The program fits within the Map of Medicine model of care which was designed to help improve the patients’ journey through primary, secondary and tertiary care across 5 midland DHBs (Waikato, Bay of Plenty, Lakes, Tairawhiti and Taranaki).

Waikato DHB patient blood management service clinical director and anaesthetist Dr Scott Robinson stated: “The pilot is aimed at treating the elective surgical patient who presents with iron deficiency anaemia, and requires the administration of an Intravenous (IV) iron formulation. In these cases ferric carboxymaltose (Ferinject) is used.

“The ferric carboxymaltose iron formulation is administered via a 15 minute IV infusion which is much quicker to administer than previous formulations of iron.

“Several patients have now received their treatment at their GP practice and feedback has been positive.”

Ferinject was introduced to the New Zealand hospital medicine list in 2014 by PHARMAC for patients where oral iron is not tolerated, is clinically inappropriate, or a faster ‘boost’ of iron is needed for urgent surgery.

“The aim of this ‘boost’ is to allow anaemic patients to make more red blood cells which in turn reduces their chances of a complication in surgery or requiring a blood transfusion” said Dr Robinson.

Ferinject is only available to be administered in general practice to patients whose GP is registered in the pilot scheme with Waikato DHB.

Each patient is assessed by a nurse and clinician within the patient blood management service, for suitability with regards to IV iron therapy. They are then referred as a suitable candidate to their GP for treatment.

All patients are given the option of having treatment at their GP or at a Waikato DHB hospital facility.

The first stage of implementation has funding for 107 patients. These patients would otherwise receive the IV treatment at one of the regions hospitals which Waikato DHB’s pharmacy manager Jan Goddard was happy to say it will be one less trip for them.

“We’re always challenging our services to look at ways we can give patients better access to hospital prescribed healthcare. We saw an opportunity to reduce potentially a whole of day travel for the elective surgical patient with anaemia, particularly as our region has the largest rural-based patient population ranging from the south of Waikato right up to the top of the Coromandel.

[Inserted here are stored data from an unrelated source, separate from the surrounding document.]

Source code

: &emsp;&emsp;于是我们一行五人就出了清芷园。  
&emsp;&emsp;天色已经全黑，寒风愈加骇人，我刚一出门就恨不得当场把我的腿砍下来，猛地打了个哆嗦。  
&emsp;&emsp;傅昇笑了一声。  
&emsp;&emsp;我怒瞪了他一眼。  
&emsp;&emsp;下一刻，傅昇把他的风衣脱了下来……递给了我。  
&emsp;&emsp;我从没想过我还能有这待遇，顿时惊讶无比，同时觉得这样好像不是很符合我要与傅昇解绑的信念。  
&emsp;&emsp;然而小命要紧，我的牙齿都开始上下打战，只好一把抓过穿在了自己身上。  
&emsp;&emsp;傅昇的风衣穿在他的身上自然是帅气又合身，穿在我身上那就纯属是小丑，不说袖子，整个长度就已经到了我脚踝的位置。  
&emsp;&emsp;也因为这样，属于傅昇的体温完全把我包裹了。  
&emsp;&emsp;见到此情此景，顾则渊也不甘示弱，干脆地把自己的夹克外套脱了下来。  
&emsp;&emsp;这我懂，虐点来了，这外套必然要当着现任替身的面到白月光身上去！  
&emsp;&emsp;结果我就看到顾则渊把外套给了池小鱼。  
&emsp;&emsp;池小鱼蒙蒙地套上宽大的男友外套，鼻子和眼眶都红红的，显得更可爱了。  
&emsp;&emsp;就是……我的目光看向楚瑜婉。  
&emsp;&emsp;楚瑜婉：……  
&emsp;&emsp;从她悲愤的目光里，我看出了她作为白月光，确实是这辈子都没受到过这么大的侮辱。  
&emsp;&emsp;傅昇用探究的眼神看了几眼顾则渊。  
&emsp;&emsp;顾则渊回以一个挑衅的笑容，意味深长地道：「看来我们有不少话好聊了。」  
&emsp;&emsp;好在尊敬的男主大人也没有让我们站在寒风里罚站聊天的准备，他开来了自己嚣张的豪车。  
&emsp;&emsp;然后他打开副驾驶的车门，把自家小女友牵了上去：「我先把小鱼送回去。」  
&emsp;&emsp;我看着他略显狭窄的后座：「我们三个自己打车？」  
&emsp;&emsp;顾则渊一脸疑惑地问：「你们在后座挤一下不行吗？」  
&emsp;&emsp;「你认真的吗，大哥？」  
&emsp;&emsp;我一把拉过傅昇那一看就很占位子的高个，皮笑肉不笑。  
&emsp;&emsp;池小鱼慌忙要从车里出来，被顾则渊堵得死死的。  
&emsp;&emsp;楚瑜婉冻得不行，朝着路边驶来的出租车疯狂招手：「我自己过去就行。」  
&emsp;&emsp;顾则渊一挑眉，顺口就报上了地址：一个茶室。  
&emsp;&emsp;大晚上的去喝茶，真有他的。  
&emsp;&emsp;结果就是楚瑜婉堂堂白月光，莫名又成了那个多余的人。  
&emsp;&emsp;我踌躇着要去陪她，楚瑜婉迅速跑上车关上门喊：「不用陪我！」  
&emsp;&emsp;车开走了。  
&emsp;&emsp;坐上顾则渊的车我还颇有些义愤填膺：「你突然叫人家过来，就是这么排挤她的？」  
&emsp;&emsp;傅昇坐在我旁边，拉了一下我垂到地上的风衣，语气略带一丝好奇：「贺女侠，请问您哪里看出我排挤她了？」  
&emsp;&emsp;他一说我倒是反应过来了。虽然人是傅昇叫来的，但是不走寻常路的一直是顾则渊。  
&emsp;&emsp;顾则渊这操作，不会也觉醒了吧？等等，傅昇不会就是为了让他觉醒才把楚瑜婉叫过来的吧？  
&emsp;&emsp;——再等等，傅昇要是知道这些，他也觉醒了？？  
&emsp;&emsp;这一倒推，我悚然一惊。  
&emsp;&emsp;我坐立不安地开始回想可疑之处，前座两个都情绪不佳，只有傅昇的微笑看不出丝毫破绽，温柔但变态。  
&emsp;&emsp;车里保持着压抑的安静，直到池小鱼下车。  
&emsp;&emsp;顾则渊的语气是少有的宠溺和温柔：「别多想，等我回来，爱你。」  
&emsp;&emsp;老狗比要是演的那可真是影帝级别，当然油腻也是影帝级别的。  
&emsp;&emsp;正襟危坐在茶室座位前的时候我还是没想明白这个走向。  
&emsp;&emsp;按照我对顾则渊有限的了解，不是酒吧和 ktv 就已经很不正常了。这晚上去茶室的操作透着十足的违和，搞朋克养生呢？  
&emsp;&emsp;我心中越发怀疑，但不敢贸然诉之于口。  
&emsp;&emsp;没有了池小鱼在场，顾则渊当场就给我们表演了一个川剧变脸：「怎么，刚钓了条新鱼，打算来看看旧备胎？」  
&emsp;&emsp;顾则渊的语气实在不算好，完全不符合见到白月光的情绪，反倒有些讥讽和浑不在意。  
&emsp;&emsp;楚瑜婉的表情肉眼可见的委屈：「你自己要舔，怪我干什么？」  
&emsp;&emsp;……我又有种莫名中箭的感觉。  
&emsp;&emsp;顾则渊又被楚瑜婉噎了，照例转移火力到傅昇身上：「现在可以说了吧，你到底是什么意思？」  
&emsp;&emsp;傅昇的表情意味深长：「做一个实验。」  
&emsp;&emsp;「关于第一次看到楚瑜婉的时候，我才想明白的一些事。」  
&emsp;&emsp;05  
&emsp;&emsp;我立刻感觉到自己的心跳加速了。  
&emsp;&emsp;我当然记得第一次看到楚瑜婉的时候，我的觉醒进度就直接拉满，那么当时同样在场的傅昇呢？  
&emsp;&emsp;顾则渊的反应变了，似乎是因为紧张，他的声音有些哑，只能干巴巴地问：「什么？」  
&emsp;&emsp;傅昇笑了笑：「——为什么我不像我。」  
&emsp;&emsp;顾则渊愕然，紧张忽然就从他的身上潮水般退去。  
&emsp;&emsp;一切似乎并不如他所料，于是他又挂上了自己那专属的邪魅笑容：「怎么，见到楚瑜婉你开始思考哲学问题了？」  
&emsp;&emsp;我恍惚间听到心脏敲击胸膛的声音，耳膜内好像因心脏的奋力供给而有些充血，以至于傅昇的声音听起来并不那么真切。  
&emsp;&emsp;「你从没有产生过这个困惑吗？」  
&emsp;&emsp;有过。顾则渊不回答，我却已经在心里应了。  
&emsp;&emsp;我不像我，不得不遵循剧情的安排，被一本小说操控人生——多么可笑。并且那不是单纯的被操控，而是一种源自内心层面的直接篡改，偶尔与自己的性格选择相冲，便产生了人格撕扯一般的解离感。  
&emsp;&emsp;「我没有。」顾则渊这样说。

“It’s really important that we can look to offer patients alternatives, where we can, and equally reduce some of the patient flow pressure our hospitals face with an increasing population.”

Other hospital-prescribed medicines Waikato has made available in the community with this partnership include a medicine to treat deep vein thrombosis that keeps patients stable until they can receive an ultrasound, a medicine that dissolves blood clots in vessels in the heart (for rural patients) and provision of IV antibiotics for administration by an infuser device in the community.

Another initiative that had positive results on reduced hospital admissions commencing in 2006/7, was a cellulitis treatment programme that allowed GP’s to diagnose and treat the common bacterial skin infection in the community. This involved the provision of kits of medicine containing IV antibiotics and oral medicines with instructions for a GP to diagnose and treat.